Of course, marketers never talk about “old age.” Old age people don’t exist on Madison Avenue. This pretend game rests on the myth that showing younger people using products that are consumed at a much higher per capita rate by older people will make the products more attractive to older people who after all have a few hundred billion to spend each year.
So, when marketers talk about the “over-50 market” they generally mean the 50 to 65 market – people who have fewer health constraints and who are jogging along with only a modest rate of decline in physical and cognitive abilities. After 65, older markets start getting complicated. Coping with the vicissitudes of later life becomes a more important focus for growing numbers than lifestyle modality. Why do we struggle so mightily to ignore that reality?

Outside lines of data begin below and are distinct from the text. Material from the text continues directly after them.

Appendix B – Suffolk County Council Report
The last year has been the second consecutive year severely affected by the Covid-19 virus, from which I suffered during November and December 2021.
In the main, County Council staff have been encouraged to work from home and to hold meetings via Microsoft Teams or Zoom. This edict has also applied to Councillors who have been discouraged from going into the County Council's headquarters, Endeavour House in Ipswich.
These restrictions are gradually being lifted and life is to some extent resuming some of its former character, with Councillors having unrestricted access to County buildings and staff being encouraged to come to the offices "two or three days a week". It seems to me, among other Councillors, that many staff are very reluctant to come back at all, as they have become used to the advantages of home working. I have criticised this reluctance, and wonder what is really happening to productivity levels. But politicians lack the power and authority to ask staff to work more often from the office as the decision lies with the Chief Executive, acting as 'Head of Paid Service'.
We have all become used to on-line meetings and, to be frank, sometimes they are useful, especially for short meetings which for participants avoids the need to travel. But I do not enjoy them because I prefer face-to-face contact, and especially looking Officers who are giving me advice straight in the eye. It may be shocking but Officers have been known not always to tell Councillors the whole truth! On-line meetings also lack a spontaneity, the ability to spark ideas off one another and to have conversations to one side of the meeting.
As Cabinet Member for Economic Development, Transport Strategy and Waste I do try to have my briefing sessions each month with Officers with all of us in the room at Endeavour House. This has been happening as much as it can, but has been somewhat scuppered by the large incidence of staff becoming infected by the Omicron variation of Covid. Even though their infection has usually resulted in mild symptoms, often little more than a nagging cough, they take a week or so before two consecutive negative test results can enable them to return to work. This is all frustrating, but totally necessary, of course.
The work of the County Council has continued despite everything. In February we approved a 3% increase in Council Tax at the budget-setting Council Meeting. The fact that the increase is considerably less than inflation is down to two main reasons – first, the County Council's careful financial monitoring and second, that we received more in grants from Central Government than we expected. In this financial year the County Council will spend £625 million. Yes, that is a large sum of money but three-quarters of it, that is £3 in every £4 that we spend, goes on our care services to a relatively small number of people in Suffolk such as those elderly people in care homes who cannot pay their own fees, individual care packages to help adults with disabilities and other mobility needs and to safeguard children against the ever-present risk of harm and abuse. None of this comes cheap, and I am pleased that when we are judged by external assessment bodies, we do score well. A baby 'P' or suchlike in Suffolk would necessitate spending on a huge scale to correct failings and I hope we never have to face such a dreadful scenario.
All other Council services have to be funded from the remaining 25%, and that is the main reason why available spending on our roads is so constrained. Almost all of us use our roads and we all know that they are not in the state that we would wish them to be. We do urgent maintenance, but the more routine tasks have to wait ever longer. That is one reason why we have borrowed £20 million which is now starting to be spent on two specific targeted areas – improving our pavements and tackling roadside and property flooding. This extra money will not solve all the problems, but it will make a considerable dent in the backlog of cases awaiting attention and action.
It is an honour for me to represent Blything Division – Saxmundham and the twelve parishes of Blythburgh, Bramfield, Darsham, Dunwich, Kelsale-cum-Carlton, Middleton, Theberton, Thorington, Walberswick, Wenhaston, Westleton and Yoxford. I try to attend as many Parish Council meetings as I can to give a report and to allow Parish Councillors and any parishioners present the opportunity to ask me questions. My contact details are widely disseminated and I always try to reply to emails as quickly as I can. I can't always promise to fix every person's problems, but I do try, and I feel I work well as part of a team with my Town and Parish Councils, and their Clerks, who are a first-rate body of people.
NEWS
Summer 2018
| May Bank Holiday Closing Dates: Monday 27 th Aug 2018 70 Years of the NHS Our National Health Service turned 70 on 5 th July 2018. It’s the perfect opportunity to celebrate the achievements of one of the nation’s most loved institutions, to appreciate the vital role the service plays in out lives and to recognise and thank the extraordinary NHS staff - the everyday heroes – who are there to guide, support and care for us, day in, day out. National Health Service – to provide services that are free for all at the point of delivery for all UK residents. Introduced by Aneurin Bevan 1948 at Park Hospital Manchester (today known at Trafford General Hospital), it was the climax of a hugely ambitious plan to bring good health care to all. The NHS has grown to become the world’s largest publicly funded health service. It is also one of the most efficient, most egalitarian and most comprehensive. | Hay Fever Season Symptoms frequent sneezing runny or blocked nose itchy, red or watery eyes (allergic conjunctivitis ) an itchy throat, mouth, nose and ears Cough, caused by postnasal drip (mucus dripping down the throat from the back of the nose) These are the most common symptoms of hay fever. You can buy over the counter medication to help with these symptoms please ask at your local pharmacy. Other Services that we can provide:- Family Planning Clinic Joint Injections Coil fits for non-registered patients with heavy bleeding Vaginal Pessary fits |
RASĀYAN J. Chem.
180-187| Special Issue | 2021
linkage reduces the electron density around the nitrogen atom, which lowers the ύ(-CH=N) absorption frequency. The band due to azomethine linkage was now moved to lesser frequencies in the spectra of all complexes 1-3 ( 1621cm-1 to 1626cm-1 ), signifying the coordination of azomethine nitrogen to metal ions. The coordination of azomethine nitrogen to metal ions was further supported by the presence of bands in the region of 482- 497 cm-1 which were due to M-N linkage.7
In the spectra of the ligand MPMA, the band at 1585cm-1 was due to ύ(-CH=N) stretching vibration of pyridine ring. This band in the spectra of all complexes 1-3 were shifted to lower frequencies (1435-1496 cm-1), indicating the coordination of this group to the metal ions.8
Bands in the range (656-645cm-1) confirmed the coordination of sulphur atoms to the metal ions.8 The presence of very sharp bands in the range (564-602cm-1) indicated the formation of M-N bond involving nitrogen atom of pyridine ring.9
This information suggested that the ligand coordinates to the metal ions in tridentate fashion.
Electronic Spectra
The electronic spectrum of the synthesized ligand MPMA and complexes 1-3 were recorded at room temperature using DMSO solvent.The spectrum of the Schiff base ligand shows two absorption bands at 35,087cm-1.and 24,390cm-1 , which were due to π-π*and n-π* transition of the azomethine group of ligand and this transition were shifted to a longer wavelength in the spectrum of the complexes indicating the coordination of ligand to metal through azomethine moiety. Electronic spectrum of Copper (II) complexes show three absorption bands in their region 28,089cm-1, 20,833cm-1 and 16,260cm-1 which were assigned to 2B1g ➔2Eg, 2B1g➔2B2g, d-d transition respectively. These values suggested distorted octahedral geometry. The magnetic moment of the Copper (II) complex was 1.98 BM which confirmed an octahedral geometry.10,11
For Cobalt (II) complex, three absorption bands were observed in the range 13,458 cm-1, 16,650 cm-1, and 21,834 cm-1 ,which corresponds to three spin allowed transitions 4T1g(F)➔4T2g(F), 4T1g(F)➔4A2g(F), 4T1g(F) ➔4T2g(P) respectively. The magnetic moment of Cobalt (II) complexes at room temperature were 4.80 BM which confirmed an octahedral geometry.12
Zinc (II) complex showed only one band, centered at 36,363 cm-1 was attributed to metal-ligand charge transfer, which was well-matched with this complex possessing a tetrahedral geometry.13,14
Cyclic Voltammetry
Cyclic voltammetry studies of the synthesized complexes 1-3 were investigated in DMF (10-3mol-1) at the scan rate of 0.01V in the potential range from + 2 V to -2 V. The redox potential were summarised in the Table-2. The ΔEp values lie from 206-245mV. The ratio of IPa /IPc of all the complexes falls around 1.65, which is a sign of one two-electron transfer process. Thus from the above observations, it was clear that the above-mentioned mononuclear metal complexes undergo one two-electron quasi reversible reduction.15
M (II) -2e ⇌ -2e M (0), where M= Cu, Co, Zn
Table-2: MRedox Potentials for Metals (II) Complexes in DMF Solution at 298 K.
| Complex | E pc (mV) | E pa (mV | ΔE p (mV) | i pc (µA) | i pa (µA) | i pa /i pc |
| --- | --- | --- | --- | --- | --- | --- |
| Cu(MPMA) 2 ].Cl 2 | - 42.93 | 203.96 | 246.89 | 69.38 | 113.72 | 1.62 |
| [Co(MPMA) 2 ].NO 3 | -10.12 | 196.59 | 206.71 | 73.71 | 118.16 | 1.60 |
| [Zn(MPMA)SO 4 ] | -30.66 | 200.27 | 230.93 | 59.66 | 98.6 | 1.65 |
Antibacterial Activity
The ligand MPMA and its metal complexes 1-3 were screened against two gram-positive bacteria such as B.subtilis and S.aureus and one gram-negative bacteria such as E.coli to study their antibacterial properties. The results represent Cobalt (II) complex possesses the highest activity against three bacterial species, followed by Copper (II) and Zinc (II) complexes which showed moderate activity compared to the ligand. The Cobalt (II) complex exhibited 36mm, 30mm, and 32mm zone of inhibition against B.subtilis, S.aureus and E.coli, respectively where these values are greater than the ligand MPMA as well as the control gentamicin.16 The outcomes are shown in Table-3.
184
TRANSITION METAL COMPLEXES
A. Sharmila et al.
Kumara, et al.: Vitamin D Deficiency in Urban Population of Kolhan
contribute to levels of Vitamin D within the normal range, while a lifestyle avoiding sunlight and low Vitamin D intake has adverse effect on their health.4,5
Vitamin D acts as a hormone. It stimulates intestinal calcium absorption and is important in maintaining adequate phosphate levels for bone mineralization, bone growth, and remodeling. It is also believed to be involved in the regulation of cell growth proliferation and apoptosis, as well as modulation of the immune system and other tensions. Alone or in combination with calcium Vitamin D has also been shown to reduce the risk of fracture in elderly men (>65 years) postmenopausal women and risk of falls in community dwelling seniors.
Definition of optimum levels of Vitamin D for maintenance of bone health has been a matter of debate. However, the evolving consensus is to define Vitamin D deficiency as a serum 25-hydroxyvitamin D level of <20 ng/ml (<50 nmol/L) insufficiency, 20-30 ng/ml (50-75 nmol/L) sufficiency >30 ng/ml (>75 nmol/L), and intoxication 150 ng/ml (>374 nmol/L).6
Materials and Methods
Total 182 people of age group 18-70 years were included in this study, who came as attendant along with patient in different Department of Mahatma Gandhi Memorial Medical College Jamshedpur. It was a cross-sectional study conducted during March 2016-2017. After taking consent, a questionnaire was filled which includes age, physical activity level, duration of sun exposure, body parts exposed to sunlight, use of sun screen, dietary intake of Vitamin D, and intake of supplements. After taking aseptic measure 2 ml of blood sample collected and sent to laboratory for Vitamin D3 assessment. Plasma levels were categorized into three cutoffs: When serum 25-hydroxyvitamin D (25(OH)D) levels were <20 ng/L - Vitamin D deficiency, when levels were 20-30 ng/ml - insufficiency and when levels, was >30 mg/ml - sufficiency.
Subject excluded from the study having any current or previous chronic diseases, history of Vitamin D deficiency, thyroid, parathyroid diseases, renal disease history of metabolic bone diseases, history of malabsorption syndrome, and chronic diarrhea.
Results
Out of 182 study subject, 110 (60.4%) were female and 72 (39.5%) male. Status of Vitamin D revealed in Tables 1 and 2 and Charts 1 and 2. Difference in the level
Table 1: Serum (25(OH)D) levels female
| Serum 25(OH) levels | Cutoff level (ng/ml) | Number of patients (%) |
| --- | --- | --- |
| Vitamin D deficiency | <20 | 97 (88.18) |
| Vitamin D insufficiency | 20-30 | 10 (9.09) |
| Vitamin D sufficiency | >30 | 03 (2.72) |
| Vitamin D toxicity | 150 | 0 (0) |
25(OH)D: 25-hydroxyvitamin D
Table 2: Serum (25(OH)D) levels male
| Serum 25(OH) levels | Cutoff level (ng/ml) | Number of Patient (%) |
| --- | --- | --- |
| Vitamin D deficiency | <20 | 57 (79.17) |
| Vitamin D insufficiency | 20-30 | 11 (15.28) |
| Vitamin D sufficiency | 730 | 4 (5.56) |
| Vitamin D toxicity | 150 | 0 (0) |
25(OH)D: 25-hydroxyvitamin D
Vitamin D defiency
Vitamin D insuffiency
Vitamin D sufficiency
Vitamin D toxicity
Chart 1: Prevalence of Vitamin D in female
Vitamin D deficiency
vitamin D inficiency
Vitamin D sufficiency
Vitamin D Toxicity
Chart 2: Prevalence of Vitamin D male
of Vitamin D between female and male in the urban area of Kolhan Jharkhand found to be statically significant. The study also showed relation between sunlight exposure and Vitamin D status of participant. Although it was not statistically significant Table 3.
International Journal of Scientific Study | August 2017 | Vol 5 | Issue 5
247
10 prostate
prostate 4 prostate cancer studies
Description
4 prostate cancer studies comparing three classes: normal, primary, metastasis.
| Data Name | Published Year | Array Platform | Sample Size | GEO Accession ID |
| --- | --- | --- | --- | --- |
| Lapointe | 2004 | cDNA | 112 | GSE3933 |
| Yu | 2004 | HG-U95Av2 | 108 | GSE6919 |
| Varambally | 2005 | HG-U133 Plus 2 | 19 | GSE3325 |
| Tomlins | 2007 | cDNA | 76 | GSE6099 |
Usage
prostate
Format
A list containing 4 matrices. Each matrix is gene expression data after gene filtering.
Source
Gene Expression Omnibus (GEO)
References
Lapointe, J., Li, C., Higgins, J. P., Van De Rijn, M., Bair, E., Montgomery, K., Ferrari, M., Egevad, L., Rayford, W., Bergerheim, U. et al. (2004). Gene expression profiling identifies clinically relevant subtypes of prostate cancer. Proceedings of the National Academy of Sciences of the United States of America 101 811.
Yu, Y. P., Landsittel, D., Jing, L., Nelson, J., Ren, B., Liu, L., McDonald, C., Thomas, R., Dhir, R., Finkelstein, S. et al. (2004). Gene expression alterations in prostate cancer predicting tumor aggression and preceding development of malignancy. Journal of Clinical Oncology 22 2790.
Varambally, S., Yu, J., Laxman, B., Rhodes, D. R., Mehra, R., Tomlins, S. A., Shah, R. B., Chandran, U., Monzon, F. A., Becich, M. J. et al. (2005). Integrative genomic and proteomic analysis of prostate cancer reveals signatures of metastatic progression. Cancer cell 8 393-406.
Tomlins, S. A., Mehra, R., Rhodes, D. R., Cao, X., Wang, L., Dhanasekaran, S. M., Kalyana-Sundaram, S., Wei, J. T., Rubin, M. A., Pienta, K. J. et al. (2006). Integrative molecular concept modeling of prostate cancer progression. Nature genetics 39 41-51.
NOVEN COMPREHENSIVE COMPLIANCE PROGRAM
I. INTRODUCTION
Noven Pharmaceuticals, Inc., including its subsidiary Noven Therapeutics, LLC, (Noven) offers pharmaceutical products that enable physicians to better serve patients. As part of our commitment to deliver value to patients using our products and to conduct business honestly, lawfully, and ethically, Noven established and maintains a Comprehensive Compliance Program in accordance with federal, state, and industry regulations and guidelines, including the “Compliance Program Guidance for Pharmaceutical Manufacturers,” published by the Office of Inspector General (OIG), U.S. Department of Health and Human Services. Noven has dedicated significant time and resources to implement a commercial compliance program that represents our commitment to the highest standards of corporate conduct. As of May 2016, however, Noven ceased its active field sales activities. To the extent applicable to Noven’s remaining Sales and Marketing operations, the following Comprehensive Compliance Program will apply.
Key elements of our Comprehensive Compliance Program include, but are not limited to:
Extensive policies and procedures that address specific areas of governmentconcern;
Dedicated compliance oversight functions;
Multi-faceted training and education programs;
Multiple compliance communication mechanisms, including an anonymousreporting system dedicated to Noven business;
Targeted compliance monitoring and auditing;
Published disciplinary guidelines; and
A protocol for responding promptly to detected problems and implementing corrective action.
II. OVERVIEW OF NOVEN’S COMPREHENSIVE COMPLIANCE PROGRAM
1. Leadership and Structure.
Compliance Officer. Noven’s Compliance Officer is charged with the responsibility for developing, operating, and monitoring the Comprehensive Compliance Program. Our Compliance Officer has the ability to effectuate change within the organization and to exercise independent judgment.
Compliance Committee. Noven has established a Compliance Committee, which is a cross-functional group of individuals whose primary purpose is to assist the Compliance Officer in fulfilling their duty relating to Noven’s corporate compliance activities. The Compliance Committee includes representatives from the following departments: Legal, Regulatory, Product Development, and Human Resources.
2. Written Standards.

Marketing writer Thom Forbes questions Milner’s verbal remedy for the “burden” of aging in a recent column, “Do We Need A New Spin On Getting Old.” He acknowledges the power of words in shaping our attitudes on aging, for good or ill, but goes on to say, “… there's nothing quite as convincing as creaky joints, winded lungs and easily fatigued muscles to convince us that we are, indeed, getting old.”
Like Forbes, my issue is not that positive projections of older people have little effect in producing bountiful marketing, but that they are overly done at the expense of representing old age in a more realistic light. This sets up a problem involving authenticity.
Various surveys have shown that most older people feel that marketers don’t represent them accurately in ads. We’re told that authenticity is more important in older markets, yet we represent older people in inauthentic ways. What is the solution for this dilemma? How can we create attractive messages that are authentic in how they represent old age? Are reality and attractiveness of commercial messaging incompatible?